§ Collected data entries
::::::::

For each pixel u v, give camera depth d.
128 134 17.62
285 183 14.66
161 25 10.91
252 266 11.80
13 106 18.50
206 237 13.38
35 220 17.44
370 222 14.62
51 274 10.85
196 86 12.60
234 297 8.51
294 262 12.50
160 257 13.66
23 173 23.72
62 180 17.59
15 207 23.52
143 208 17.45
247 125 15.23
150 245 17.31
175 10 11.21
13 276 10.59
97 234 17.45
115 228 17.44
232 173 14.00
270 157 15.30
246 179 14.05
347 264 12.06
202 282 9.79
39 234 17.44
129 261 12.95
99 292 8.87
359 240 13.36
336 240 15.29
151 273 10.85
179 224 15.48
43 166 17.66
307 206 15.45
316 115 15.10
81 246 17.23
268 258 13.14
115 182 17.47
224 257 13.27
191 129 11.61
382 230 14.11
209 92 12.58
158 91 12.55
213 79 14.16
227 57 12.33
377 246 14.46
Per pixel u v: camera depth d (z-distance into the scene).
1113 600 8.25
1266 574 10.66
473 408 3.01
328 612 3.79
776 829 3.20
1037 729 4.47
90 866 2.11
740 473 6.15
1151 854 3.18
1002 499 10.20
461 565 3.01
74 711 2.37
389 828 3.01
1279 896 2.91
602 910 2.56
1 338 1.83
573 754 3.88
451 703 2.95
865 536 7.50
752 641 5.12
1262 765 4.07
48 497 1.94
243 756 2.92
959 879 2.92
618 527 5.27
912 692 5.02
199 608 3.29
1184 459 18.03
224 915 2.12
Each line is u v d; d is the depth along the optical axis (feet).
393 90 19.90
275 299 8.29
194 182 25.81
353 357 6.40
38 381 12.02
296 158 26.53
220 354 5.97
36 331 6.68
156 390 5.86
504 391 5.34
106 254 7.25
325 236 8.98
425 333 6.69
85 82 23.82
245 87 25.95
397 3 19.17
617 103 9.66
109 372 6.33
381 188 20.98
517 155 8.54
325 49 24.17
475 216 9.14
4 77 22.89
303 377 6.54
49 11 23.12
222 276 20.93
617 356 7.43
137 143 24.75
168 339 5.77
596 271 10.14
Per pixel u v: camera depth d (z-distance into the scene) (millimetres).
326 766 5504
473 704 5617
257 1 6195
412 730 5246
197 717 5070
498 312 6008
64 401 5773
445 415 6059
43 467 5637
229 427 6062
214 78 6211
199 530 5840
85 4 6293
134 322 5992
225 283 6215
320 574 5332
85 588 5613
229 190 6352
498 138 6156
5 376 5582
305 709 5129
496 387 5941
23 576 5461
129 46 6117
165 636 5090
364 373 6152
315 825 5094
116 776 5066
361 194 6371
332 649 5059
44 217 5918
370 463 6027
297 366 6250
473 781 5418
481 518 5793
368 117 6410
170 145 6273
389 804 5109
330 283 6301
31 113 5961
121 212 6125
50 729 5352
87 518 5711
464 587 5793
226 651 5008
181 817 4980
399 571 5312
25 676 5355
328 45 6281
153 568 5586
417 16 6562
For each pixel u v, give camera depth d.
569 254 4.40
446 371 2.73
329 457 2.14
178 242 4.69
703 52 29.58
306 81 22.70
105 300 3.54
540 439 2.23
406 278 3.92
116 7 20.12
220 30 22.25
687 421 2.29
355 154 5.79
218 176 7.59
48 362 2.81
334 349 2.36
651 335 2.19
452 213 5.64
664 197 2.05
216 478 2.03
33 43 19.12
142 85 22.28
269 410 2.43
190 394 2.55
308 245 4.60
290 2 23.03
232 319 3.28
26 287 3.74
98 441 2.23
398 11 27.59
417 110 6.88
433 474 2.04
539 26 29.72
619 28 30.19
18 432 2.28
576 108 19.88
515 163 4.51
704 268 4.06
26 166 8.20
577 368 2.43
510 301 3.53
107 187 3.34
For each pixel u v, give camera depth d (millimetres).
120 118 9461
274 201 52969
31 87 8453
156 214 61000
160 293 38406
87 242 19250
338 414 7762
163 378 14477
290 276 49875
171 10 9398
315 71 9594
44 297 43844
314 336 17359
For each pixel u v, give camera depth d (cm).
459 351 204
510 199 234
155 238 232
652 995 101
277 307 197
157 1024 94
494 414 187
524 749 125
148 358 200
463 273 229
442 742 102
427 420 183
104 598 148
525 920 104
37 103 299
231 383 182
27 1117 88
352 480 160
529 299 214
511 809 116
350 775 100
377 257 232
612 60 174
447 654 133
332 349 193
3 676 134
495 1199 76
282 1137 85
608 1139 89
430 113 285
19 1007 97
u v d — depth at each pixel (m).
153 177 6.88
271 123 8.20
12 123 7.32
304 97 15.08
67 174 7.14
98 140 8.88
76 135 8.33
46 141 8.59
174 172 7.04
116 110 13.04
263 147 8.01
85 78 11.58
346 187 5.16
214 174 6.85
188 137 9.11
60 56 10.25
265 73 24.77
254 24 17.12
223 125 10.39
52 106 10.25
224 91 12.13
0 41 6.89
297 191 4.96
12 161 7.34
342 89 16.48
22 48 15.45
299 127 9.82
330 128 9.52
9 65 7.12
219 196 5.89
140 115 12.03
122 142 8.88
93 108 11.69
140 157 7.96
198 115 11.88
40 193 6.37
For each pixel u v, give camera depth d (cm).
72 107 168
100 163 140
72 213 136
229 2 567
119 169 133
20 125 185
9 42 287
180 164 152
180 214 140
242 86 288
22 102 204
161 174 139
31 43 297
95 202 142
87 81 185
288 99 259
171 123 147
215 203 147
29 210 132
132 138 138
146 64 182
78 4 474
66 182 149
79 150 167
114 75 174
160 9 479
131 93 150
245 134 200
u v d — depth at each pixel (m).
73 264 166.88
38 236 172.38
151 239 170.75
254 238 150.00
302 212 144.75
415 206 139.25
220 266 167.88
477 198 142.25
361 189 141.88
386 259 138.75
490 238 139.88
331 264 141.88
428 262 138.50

::::::::

§ Work instruction
Each entry above should be written again exactly.

§ Answer below
For each pixel u v, give camera depth d.
128 134 17.62
285 183 14.66
161 25 10.91
252 266 11.80
13 106 18.50
206 237 13.38
35 220 17.44
370 222 14.62
51 274 10.85
196 86 12.60
234 297 8.51
294 262 12.50
160 257 13.66
23 173 23.72
62 180 17.59
15 207 23.52
143 208 17.45
247 125 15.23
150 245 17.31
175 10 11.21
13 276 10.59
97 234 17.45
115 228 17.44
232 173 14.00
270 157 15.30
246 179 14.05
347 264 12.06
202 282 9.79
39 234 17.44
129 261 12.95
99 292 8.87
359 240 13.36
336 240 15.29
151 273 10.85
179 224 15.48
43 166 17.66
307 206 15.45
316 115 15.10
81 246 17.23
268 258 13.14
115 182 17.47
224 257 13.27
191 129 11.61
382 230 14.11
209 92 12.58
158 91 12.55
213 79 14.16
227 57 12.33
377 246 14.46
Per pixel u v: camera depth d (z-distance into the scene).
1113 600 8.25
1266 574 10.66
473 408 3.01
328 612 3.79
776 829 3.20
1037 729 4.47
90 866 2.11
740 473 6.15
1151 854 3.18
1002 499 10.20
461 565 3.01
74 711 2.37
389 828 3.01
1279 896 2.91
602 910 2.56
1 338 1.83
573 754 3.88
451 703 2.95
865 536 7.50
752 641 5.12
1262 765 4.07
48 497 1.94
243 756 2.92
959 879 2.92
618 527 5.27
912 692 5.02
199 608 3.29
1184 459 18.03
224 915 2.12
Each line is u v d; d is the depth along the optical axis (feet).
393 90 19.90
275 299 8.29
194 182 25.81
353 357 6.40
38 381 12.02
296 158 26.53
220 354 5.97
36 331 6.68
156 390 5.86
504 391 5.34
106 254 7.25
325 236 8.98
425 333 6.69
85 82 23.82
245 87 25.95
397 3 19.17
617 103 9.66
109 372 6.33
381 188 20.98
517 155 8.54
325 49 24.17
475 216 9.14
4 77 22.89
303 377 6.54
49 11 23.12
222 276 20.93
617 356 7.43
137 143 24.75
168 339 5.77
596 271 10.14
Per pixel u v: camera depth d (z-distance into the scene) (millimetres).
326 766 5504
473 704 5617
257 1 6195
412 730 5246
197 717 5070
498 312 6008
64 401 5773
445 415 6059
43 467 5637
229 427 6062
214 78 6211
199 530 5840
85 4 6293
134 322 5992
225 283 6215
320 574 5332
85 588 5613
229 190 6352
498 138 6156
5 376 5582
305 709 5129
496 387 5941
23 576 5461
129 46 6117
165 636 5090
364 373 6152
315 825 5094
116 776 5066
361 194 6371
332 649 5059
44 217 5918
370 463 6027
297 366 6250
473 781 5418
481 518 5793
368 117 6410
170 145 6273
389 804 5109
330 283 6301
31 113 5961
121 212 6125
50 729 5352
87 518 5711
464 587 5793
226 651 5008
181 817 4980
399 571 5312
25 676 5355
328 45 6281
153 568 5586
417 16 6562
For each pixel u v, give camera depth d.
569 254 4.40
446 371 2.73
329 457 2.14
178 242 4.69
703 52 29.58
306 81 22.70
105 300 3.54
540 439 2.23
406 278 3.92
116 7 20.12
220 30 22.25
687 421 2.29
355 154 5.79
218 176 7.59
48 362 2.81
334 349 2.36
651 335 2.19
452 213 5.64
664 197 2.05
216 478 2.03
33 43 19.12
142 85 22.28
269 410 2.43
190 394 2.55
308 245 4.60
290 2 23.03
232 319 3.28
26 287 3.74
98 441 2.23
398 11 27.59
417 110 6.88
433 474 2.04
539 26 29.72
619 28 30.19
18 432 2.28
576 108 19.88
515 163 4.51
704 268 4.06
26 166 8.20
577 368 2.43
510 301 3.53
107 187 3.34
For each pixel u v, give camera depth d (millimetres).
120 118 9461
274 201 52969
31 87 8453
156 214 61000
160 293 38406
87 242 19250
338 414 7762
163 378 14477
290 276 49875
171 10 9398
315 71 9594
44 297 43844
314 336 17359
For each pixel u v, give camera depth d (cm).
459 351 204
510 199 234
155 238 232
652 995 101
277 307 197
157 1024 94
494 414 187
524 749 125
148 358 200
463 273 229
442 742 102
427 420 183
104 598 148
525 920 104
37 103 299
231 383 182
27 1117 88
352 480 160
529 299 214
511 809 116
350 775 100
377 257 232
612 60 174
447 654 133
332 349 193
3 676 134
495 1199 76
282 1137 85
608 1139 89
430 113 285
19 1007 97
u v d — depth at each pixel (m).
153 177 6.88
271 123 8.20
12 123 7.32
304 97 15.08
67 174 7.14
98 140 8.88
76 135 8.33
46 141 8.59
174 172 7.04
116 110 13.04
263 147 8.01
85 78 11.58
346 187 5.16
214 174 6.85
188 137 9.11
60 56 10.25
265 73 24.77
254 24 17.12
223 125 10.39
52 106 10.25
224 91 12.13
0 41 6.89
297 191 4.96
12 161 7.34
342 89 16.48
22 48 15.45
299 127 9.82
330 128 9.52
9 65 7.12
219 196 5.89
140 115 12.03
122 142 8.88
93 108 11.69
140 157 7.96
198 115 11.88
40 193 6.37
For each pixel u v, give camera depth d (cm).
72 107 168
100 163 140
72 213 136
229 2 567
119 169 133
20 125 185
9 42 287
180 164 152
180 214 140
242 86 288
22 102 204
161 174 139
31 43 297
95 202 142
87 81 185
288 99 259
171 123 147
215 203 147
29 210 132
132 138 138
146 64 182
78 4 474
66 182 149
79 150 167
114 75 174
160 9 479
131 93 150
245 134 200
u v d — depth at each pixel (m).
73 264 166.88
38 236 172.38
151 239 170.75
254 238 150.00
302 212 144.75
415 206 139.25
220 266 167.88
477 198 142.25
361 189 141.88
386 259 138.75
490 238 139.88
331 264 141.88
428 262 138.50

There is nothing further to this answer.